Hotelgäste entwenden verschraubten Fernseher
Nicht nur Gaststätten, sondern auch in Gasthäusern verschwinden zahllose Gegenstände. In den Berner Messehotels am Guisanplatz benötigt Hotelpersonal längst auch detektivische Fähigkeiten. Pro Woche fehlen zwei Haarföhne. Und vom Kaffeelöffel, über Kaffeemaschinen bis zum in der Wand verschraubten Fernseher haben Hotelgäste schon alles mitgehen lassen.
Lassen sich Diebstähle eindeutig Gästen zuschreiben, belastet Geschäftsführer Matthias Beyeler beispielsweise den Haarföhn für 50 Franken auf den Kreditkarten der Gäste nach. Nicht alle Gäste zeigten jedoch Verständnis: «Ein Klassiker ist, dass die Leute die Tat einfach abstreiten.»
Geschäftsführer Beyeler erklärt sich den Alltagsklau in Hotels damit, dass Langfinger dem Personal beim Klauen nicht «in die Augen schauen» müssten und es sich vielfach auch um Bagatellen handeln würde. In den allermeisten Fällen kommen die Langfinger in den Berner Messehotels denn auch straffrei davon. Der Aufwand für eine Anzeige übersteige meist die Deliktsumme, begründet Beyeler.
Mehr Diebstähle wegen Self-Scanning-Kassen
Belastbare Zahlen zum Alltagsklau gibt es einzig zu Ladendiebstählen.

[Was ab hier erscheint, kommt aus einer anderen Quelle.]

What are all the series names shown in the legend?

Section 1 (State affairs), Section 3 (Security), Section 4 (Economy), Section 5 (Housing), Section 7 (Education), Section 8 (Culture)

In Bern sind die Delikte laut der neusten Kriminalstatistik um acht Prozent gestiegen.
Ein Grund sind Self-Scanning-Kassen, weiss Ladendetektiv Mic Veljiji aus seiner langjährigen Erfahrung.
Jeder und jede kann sich berechtigt fühlen, Waren gratis mitgehen zu lassen.

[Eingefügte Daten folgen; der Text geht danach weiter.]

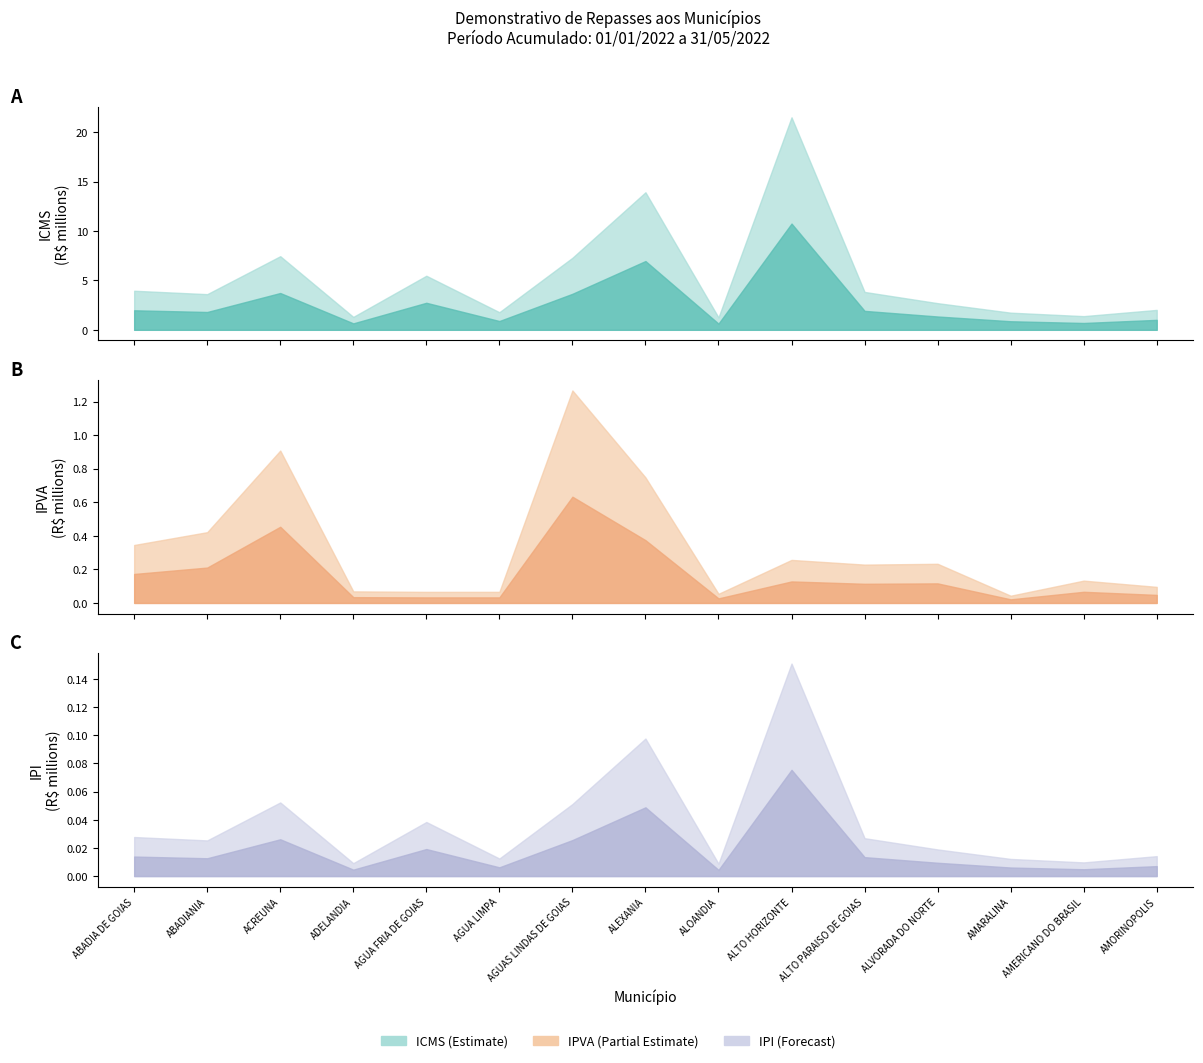

What value does the IPI Bruto series have at ALVORADA DO NORTE?

18927.7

Viele Strafanzeigen gehen über seinen Tisch – und doch existiert für ihn der Prototyp Ladendieb oder Ladendiebin schlicht nicht: «Jeder und jede kann sich berechtigt fühlen, Waren gratis mitgehen zu lassen». Sei es, weil er sich als langjähriger Kunde einer Marke oder Handelskette zu einem Rabatt berechtigt fühlt, sei es, weil er sich für den Bezahlvorgang an der Self-Scanning-Kasse nach eigenem Gutdünken entschädigt sieht.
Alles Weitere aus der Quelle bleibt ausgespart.